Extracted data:
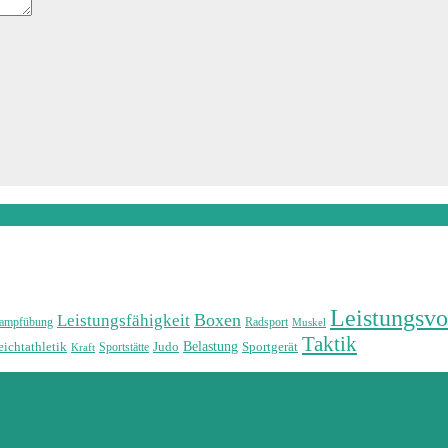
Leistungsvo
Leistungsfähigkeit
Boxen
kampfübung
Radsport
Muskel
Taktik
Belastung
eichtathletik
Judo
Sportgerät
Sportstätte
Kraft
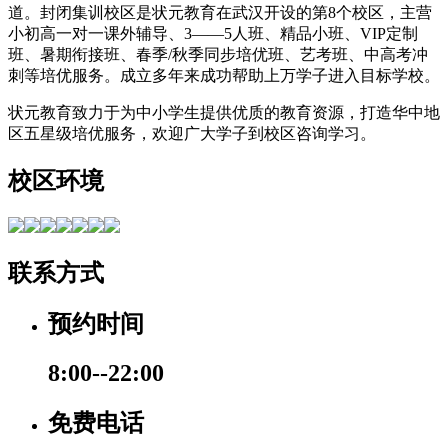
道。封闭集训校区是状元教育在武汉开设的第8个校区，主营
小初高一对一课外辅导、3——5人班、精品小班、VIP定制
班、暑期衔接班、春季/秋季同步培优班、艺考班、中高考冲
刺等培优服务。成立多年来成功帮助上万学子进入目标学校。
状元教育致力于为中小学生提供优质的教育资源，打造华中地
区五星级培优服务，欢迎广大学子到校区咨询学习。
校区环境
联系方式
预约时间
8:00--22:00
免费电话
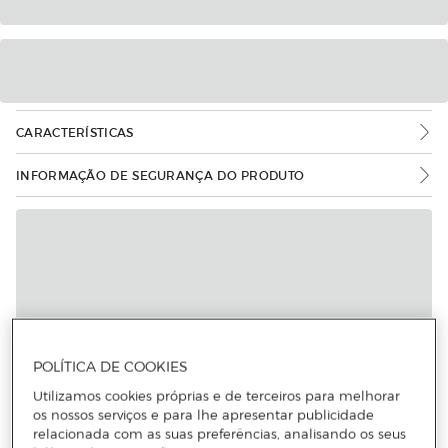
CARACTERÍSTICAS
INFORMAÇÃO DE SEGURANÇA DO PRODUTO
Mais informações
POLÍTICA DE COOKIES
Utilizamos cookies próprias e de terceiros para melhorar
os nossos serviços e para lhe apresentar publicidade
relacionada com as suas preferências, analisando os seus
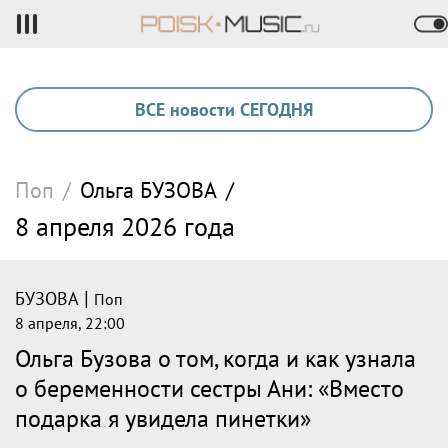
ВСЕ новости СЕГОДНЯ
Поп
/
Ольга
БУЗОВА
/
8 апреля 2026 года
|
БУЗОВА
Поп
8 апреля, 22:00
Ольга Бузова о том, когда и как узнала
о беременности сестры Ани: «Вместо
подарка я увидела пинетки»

What is required: Reproduce verbatim the stretch of data from the line containing "CARACTERÍSTICAS" through the final line of the data, both ends included. Omit the picture markers from your output.

Expected answer:
CARACTERÍSTICAS
INFORMAÇÃO DE SEGURANÇA DO PRODUTO
Mais informações
POLÍTICA DE COOKIES
Utilizamos cookies próprias e de terceiros para melhorar
os nossos serviços e para lhe apresentar publicidade
relacionada com as suas preferências, analisando os seus
ВСЕ новости СЕГОДНЯ
Поп
/
Ольга
БУЗОВА
/
8 апреля 2026 года
|
БУЗОВА
Поп
8 апреля, 22:00
Ольга Бузова о том, когда и как узнала
о беременности сестры Ани: «Вместо
подарка я увидела пинетки»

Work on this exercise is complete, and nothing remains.